Avoid areas where there are a high percentage of owners who are investors, as these locations tend to fall faster in value and it can take a lot longer to sell. For more on this topic see this article.

4. Keep cash reserves

Cash reserves will provide breathing room in a crisis. The more cash you have, the greater your margin to ride the rough economic waves.

The Financial Storm Won’t Last Forever

While a severe property correction or price crash will be a horrible and bleak time, it too will pass – eventually. Prices will rebound and sentiment will recover, which is why the ones who stand to lose the most are the poor folks who will be forced to sell at distressed prices.

Application

Have you stress-tested your property portfolio recently to ascertain how well you’d survive if property prices fell a little or a lot? For instance, how would your wealth scenario look if you lost your job and/or property prices were to fall 10%?  What if they fell 25%, or even 50%?

Let’s hope a severe property correction or property crash doesn’t happen, but it would be wise to have a financial survival plan in place, just in case it does.

 

Profile photo of Steve McKnight

By Steve McKnight

Steve McKnight, the founder of PropertyInvesting.com, is a respected property investing authority as well as Australia's #1 best-selling business author.

Comments

  1. Profile photo of YellowBerry

    Hi Steve, Can you please update the link in the following section?
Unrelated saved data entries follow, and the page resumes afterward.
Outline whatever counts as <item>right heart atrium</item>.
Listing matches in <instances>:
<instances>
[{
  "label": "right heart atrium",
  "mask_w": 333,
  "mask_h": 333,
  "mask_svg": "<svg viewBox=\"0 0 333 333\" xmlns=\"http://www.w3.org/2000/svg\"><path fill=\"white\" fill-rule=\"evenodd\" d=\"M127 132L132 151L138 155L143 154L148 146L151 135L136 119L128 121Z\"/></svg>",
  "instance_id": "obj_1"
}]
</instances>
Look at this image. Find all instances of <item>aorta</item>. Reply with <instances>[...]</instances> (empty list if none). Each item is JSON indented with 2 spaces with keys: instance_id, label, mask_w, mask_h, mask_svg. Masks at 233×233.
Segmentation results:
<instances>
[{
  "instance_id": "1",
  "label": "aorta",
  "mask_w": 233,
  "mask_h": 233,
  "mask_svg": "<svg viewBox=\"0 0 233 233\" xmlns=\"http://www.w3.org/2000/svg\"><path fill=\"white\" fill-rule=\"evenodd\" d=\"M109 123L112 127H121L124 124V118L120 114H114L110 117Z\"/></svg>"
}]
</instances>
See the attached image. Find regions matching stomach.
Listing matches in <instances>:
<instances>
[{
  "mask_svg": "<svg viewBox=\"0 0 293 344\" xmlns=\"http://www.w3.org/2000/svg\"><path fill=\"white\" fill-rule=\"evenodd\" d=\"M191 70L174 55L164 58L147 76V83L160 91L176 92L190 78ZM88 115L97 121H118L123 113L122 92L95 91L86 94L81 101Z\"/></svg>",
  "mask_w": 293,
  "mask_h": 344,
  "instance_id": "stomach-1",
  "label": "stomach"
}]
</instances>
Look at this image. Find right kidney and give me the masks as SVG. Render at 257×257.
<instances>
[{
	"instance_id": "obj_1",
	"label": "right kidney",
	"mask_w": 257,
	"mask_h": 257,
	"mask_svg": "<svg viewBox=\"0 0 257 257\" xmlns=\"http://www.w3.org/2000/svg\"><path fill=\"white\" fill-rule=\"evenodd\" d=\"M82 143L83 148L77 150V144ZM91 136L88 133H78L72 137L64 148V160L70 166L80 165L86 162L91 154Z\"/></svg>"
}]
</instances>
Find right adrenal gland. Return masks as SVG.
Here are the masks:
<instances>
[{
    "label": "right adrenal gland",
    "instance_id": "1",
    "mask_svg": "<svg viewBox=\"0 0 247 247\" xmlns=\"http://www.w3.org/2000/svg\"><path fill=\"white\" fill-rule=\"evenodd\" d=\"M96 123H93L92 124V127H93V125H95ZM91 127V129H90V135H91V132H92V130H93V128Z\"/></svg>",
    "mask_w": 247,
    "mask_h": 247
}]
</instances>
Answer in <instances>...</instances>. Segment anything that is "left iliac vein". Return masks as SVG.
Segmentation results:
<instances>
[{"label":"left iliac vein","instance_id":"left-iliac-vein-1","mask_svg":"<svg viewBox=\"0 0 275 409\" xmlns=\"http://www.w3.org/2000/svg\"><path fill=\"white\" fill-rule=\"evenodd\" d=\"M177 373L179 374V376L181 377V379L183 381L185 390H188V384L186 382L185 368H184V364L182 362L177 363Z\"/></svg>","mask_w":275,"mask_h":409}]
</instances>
    Avoid buying in investor-rich areas

    Avoid areas where there are a high percentage of owners who are investors, as these locations tend to fall faster in value and it can take a lot longer to sell. For more on this topic .

  2. Dean Collins

    lol….if anyone considers this “the worst” you need to read some history.

    This said there is no reason to reduce exposure dramatically unless you want to be in a situation where you aren’t prepared for the next upturn.

  3. Owen

    Japan still hasn’t bounced back from their popped bubble so i wouldn’t necessarily assume eventually.